Bunların tam tersi olarak aşk ve seks hayatında aradığını bulamayan, sağlıksız ve fakir beslenen, arkadaş ve iş ortamı kötü olan kişilerin endorfin hormonu düzeyleri düşüktür.

Endorfin hormonunu nasıl yükseltebiliriz?

Endorfin hormonunun salgılanma düzeyini yükseltmek; öncelikle sağlıklı bir aşk, iş ve aile yaşantısına sahip olmaktan geçiyor. Ardından sağlıklı beslenmek, kişinin vücudundan, zihinsel ve duygusal yapısından memnun olmasına yardım edeceği için endorfin hormonu da yükselecektir.

Oksitosin

Diğer hormonlar gibi bezlerle üretilmeyen oksitosin hormonu, sadece kadınlarda salgılanan bir hormondur. Kadınlarda yumurtalıkların olduğu alanda, seks esnasında ya da seks sonrası döllenmeyi kolaylaştırma amaçlı salgılanmaktadır. Kadınlara özgü olan oksitosin hormonunun eksikliği kadınlarda kısırlığa, döllenmenin gerçekleşmemesine ya da bunlar olmasa da doğumda zorluklar yaşanmasına sebep oluyor. Zira oksitosin hormonu sadece hamile kalmayı değil, doğumu, emzirme döneminde sütün oluşumu ve miktar olarak artışını da kolaylaştırıyor.

Cinsel ilişki esnasında yumurtalıklarda salgılanmaya başlayan bu hormon, döllenmenin gerçekleşmesi, hamilelik dönemiyle birlikte artar. Seks esnasında ortaya çıkan oksitosin, kadının vajinasına gelen spermlerin de daha uzun süre canlı kalmasını sağlar. İşte bu sayede de döllenme, gebelik olasılığı da artar. Hem cinsel yaşam hem de üreyebilme açısından çok önemli olan oksitosin hormonu eksikliğinin, maalesef henüz bilinen bir tedavisi yoktur.

Dopamin

Sinir hücrelerimiz arasındaki iletişimi sağlamak gibi bir görevi bulunan dopamin hormonu, bir diğer mutluluk hormonlarındandır. Bir kişinin vücudunda her hangi bir değişikliğin olabilmesi, kişinin duygusal, ruhsal ya da fiziksel olarak her hangi bir şeyi yapabilmesi için sinir hücreleri yardımıyla beyinden sinyal gitmesi gerekiyor. Bu sinyalleri ileten milyonlarca nörotransmitter olmakla birlikte, bunlar içinden keşfedilen tek araç dopamin hormonudur.

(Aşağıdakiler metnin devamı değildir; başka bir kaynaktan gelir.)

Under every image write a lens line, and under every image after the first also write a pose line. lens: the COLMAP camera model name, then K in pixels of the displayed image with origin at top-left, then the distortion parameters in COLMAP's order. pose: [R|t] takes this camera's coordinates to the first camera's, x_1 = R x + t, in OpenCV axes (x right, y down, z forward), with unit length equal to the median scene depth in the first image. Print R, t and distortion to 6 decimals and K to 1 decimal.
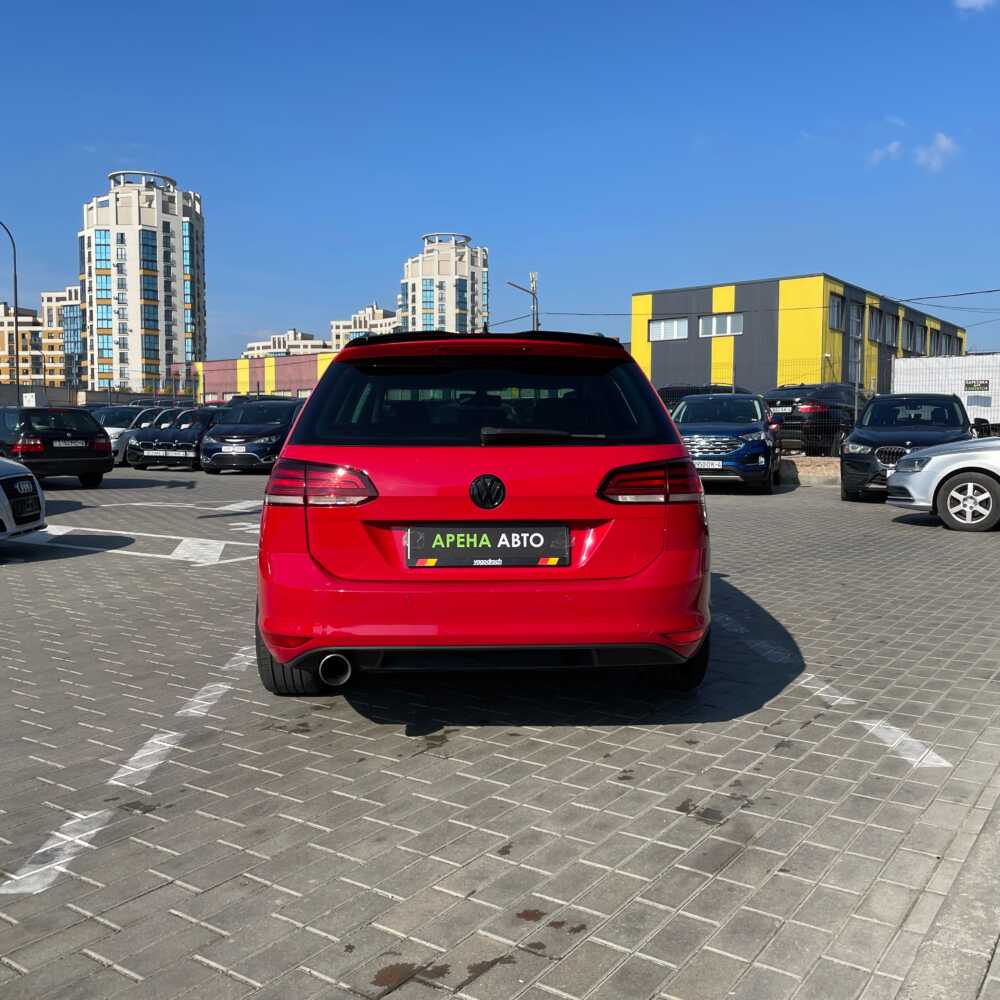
lens RADIAL K [[1034.9, 0, 517.3], [0, 1034.9, 496.3], [0, 0, 1]] dist [0.095227, -0.132156]
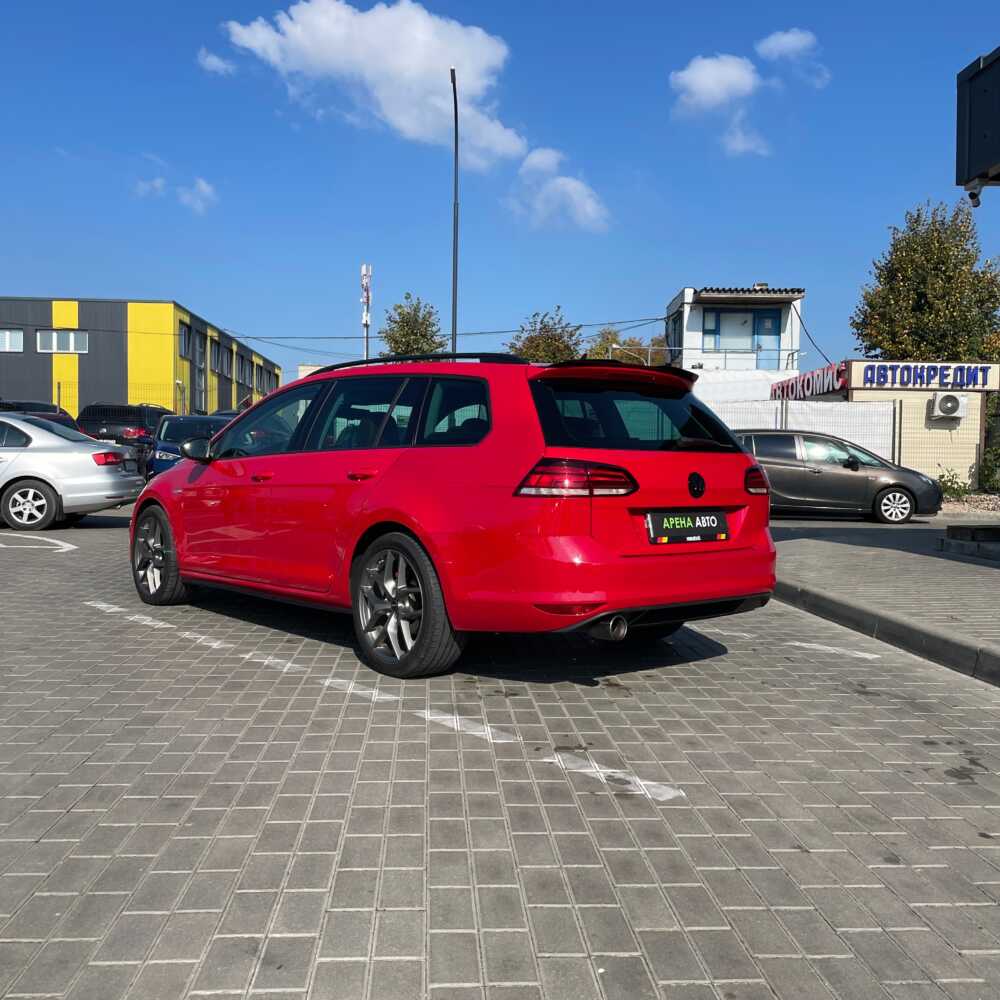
lens RADIAL K [[1034.9, 0, 517.3], [0, 1034.9, 496.3], [0, 0, 1]] dist [0.095227, -0.132156]
pose [[0.764522, -0.003474, 0.644589, -0.076914], [0.020917, 0.999593, -0.019422, 0.002225], [-0.644258, 0.028331, 0.764283, 0.009006]]
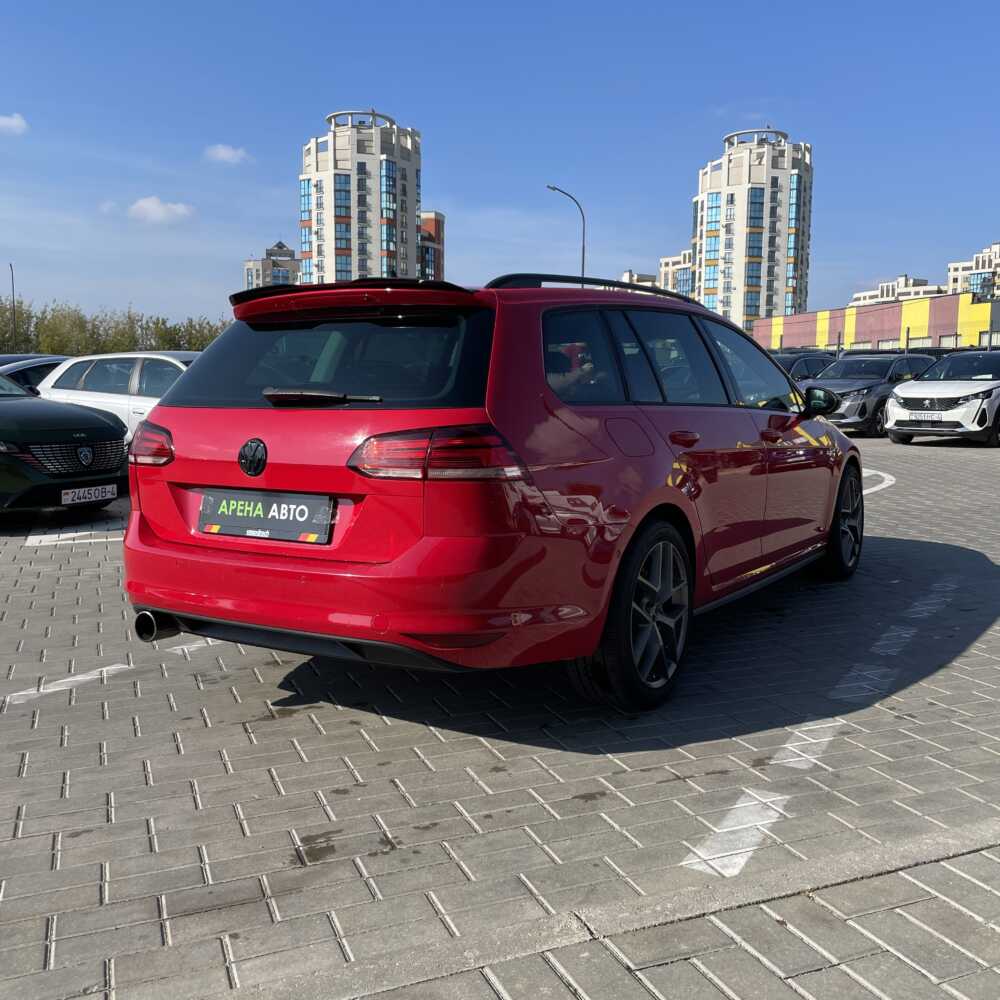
lens RADIAL K [[1034.9, 0, 517.3], [0, 1034.9, 496.3], [0, 0, 1]] dist [0.095227, -0.132156]
pose [[0.821992, 0.058113, -0.566527, 0.050091], [-0.033328, 0.997984, 0.054015, -0.002016], [0.568524, -0.025518, 0.822271, 0.026377]]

Dopamin hormonunun vücutta az olması da çok olması da ciddi sorunlara yol açabiliyor. Zira dopaminin tek görevi mutluluk değil.

Dopamin hormonu genel olarak; dikkat, hafıza, hareket, haz veren ödül, davranış, kavrama, uyku, öğrenme, prolaktin (süt) hormonunun salgılanması, duygu durumu gibi pek çok alanda etkin görev alıyor.

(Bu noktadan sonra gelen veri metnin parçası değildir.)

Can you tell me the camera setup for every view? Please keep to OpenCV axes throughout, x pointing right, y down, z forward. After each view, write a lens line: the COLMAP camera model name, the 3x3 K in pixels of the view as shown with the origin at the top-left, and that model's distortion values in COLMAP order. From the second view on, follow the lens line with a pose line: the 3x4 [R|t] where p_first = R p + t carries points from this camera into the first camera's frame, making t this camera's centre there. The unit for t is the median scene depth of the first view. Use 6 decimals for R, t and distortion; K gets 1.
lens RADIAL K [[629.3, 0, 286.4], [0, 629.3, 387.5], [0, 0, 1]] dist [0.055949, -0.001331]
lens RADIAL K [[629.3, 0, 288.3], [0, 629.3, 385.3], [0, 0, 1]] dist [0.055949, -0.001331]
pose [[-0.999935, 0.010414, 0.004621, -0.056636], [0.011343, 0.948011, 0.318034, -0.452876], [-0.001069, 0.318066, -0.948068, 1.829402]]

Şöyle ki; en genel anlamda dopamin hormonu gereğinden az salgılanıyorsa Parkinson hastalığına yakalanabilirsiniz, çok salgılanıyorsa alkol, sigara ve uyuşturucu bağımlısı olabilirsiniz.

Bir kişi her hangi bir şeyden haz aldığında vücudunda dopamin salgılanır. Bu bağlamda seks yapmak, sevdiği besinleri yemek içmek ve özellikle de tatlı yemek, sigara, alkol içenler için bu maddeleri tüketmek haz kaynağıdır. Dolayısıyla da dopamin salgılanır.

Dopamin eksik olursa; kişide zihinsel fonksiyonel bozukluklar yaşanabilir, fazla olduğunda da anomaliler gözlenebilir.